** Data in this exercise follows **
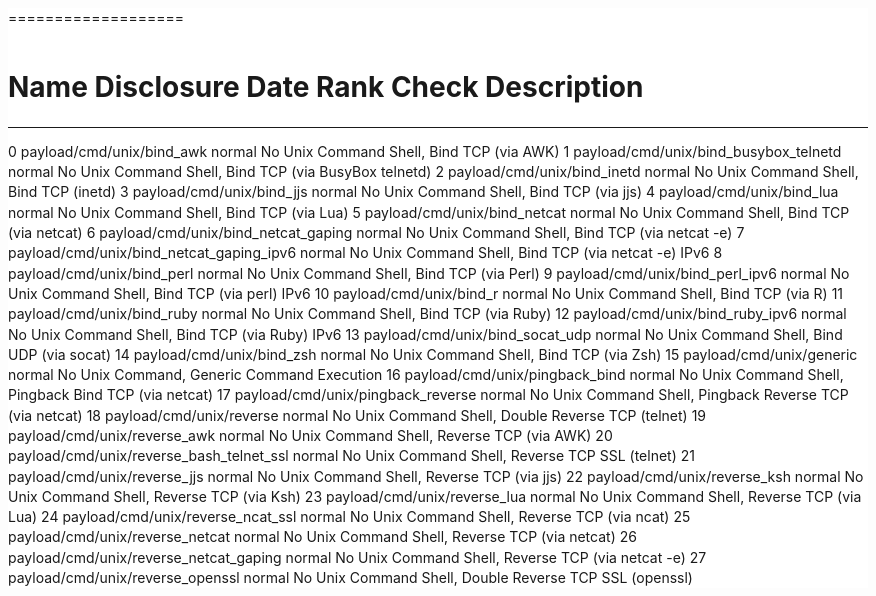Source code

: ===================

   #   Name                                        Disclosure Date  Rank    Check  Description
   -   ----                                        ---------------  ----    -----  -----------
   0   payload/cmd/unix/bind_awk                                    normal  No     Unix Command Shell, Bind TCP (via AWK)
   1   payload/cmd/unix/bind_busybox_telnetd                        normal  No     Unix Command Shell, Bind TCP (via BusyBox telnetd)
   2   payload/cmd/unix/bind_inetd                                  normal  No     Unix Command Shell, Bind TCP (inetd)
   3   payload/cmd/unix/bind_jjs                                    normal  No     Unix Command Shell, Bind TCP (via jjs)
   4   payload/cmd/unix/bind_lua                                    normal  No     Unix Command Shell, Bind TCP (via Lua)
   5   payload/cmd/unix/bind_netcat                                 normal  No     Unix Command Shell, Bind TCP (via netcat)
   6   payload/cmd/unix/bind_netcat_gaping                          normal  No     Unix Command Shell, Bind TCP (via netcat -e)
   7   payload/cmd/unix/bind_netcat_gaping_ipv6                     normal  No     Unix Command Shell, Bind TCP (via netcat -e) IPv6
   8   payload/cmd/unix/bind_perl                                   normal  No     Unix Command Shell, Bind TCP (via Perl)
   9   payload/cmd/unix/bind_perl_ipv6                              normal  No     Unix Command Shell, Bind TCP (via perl) IPv6
   10  payload/cmd/unix/bind_r                                      normal  No     Unix Command Shell, Bind TCP (via R)
   11  payload/cmd/unix/bind_ruby                                   normal  No     Unix Command Shell, Bind TCP (via Ruby)
   12  payload/cmd/unix/bind_ruby_ipv6                              normal  No     Unix Command Shell, Bind TCP (via Ruby) IPv6
   13  payload/cmd/unix/bind_socat_udp                              normal  No     Unix Command Shell, Bind UDP (via socat)
   14  payload/cmd/unix/bind_zsh                                    normal  No     Unix Command Shell, Bind TCP (via Zsh)
   15  payload/cmd/unix/generic                                     normal  No     Unix Command, Generic Command Execution
   16  payload/cmd/unix/pingback_bind                               normal  No     Unix Command Shell, Pingback Bind TCP (via netcat)
   17  payload/cmd/unix/pingback_reverse                            normal  No     Unix Command Shell, Pingback Reverse TCP (via netcat)
   18  payload/cmd/unix/reverse                                     normal  No     Unix Command Shell, Double Reverse TCP (telnet)
   19  payload/cmd/unix/reverse_awk                                 normal  No     Unix Command Shell, Reverse TCP (via AWK)
   20  payload/cmd/unix/reverse_bash_telnet_ssl                     normal  No     Unix Command Shell, Reverse TCP SSL (telnet)
   21  payload/cmd/unix/reverse_jjs                                 normal  No     Unix Command Shell, Reverse TCP (via jjs)
   22  payload/cmd/unix/reverse_ksh                                 normal  No     Unix Command Shell, Reverse TCP (via Ksh)
   23  payload/cmd/unix/reverse_lua                                 normal  No     Unix Command Shell, Reverse TCP (via Lua)
   24  payload/cmd/unix/reverse_ncat_ssl                            normal  No     Unix Command Shell, Reverse TCP (via ncat)
   25  payload/cmd/unix/reverse_netcat                              normal  No     Unix Command Shell, Reverse TCP (via netcat)
   26  payload/cmd/unix/reverse_netcat_gaping                       normal  No     Unix Command Shell, Reverse TCP (via netcat -e)
   27  payload/cmd/unix/reverse_openssl                             normal  No     Unix Command Shell, Double Reverse TCP SSL (openssl)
** End of Data in this exercise **
Required work. Retype all the data exactly; skip the pictures.

Task output.
Source code

: ===================

   #   Name                                        Disclosure Date  Rank    Check  Description
   -   ----                                        ---------------  ----    -----  -----------
   0   payload/cmd/unix/bind_awk                                    normal  No     Unix Command Shell, Bind TCP (via AWK)
   1   payload/cmd/unix/bind_busybox_telnetd                        normal  No     Unix Command Shell, Bind TCP (via BusyBox telnetd)
   2   payload/cmd/unix/bind_inetd                                  normal  No     Unix Command Shell, Bind TCP (inetd)
   3   payload/cmd/unix/bind_jjs                                    normal  No     Unix Command Shell, Bind TCP (via jjs)
   4   payload/cmd/unix/bind_lua                                    normal  No     Unix Command Shell, Bind TCP (via Lua)
   5   payload/cmd/unix/bind_netcat                                 normal  No     Unix Command Shell, Bind TCP (via netcat)
   6   payload/cmd/unix/bind_netcat_gaping                          normal  No     Unix Command Shell, Bind TCP (via netcat -e)
   7   payload/cmd/unix/bind_netcat_gaping_ipv6                     normal  No     Unix Command Shell, Bind TCP (via netcat -e) IPv6
   8   payload/cmd/unix/bind_perl                                   normal  No     Unix Command Shell, Bind TCP (via Perl)
   9   payload/cmd/unix/bind_perl_ipv6                              normal  No     Unix Command Shell, Bind TCP (via perl) IPv6
   10  payload/cmd/unix/bind_r                                      normal  No     Unix Command Shell, Bind TCP (via R)
   11  payload/cmd/unix/bind_ruby                                   normal  No     Unix Command Shell, Bind TCP (via Ruby)
   12  payload/cmd/unix/bind_ruby_ipv6                              normal  No     Unix Command Shell, Bind TCP (via Ruby) IPv6
   13  payload/cmd/unix/bind_socat_udp                              normal  No     Unix Command Shell, Bind UDP (via socat)
   14  payload/cmd/unix/bind_zsh                                    normal  No     Unix Command Shell, Bind TCP (via Zsh)
   15  payload/cmd/unix/generic                                     normal  No     Unix Command, Generic Command Execution
   16  payload/cmd/unix/pingback_bind                               normal  No     Unix Command Shell, Pingback Bind TCP (via netcat)
   17  payload/cmd/unix/pingback_reverse                            normal  No     Unix Command Shell, Pingback Reverse TCP (via netcat)
   18  payload/cmd/unix/reverse                                     normal  No     Unix Command Shell, Double Reverse TCP (telnet)
   19  payload/cmd/unix/reverse_awk                                 normal  No     Unix Command Shell, Reverse TCP (via AWK)
   20  payload/cmd/unix/reverse_bash_telnet_ssl                     normal  No     Unix Command Shell, Reverse TCP SSL (telnet)
   21  payload/cmd/unix/reverse_jjs                                 normal  No     Unix Command Shell, Reverse TCP (via jjs)
   22  payload/cmd/unix/reverse_ksh                                 normal  No     Unix Command Shell, Reverse TCP (via Ksh)
   23  payload/cmd/unix/reverse_lua                                 normal  No     Unix Command Shell, Reverse TCP (via Lua)
   24  payload/cmd/unix/reverse_ncat_ssl                            normal  No     Unix Command Shell, Reverse TCP (via ncat)
   25  payload/cmd/unix/reverse_netcat                              normal  No     Unix Command Shell, Reverse TCP (via netcat)
   26  payload/cmd/unix/reverse_netcat_gaping                       normal  No     Unix Command Shell, Reverse TCP (via netcat -e)
   27  payload/cmd/unix/reverse_openssl                             normal  No     Unix Command Shell, Double Reverse TCP SSL (openssl)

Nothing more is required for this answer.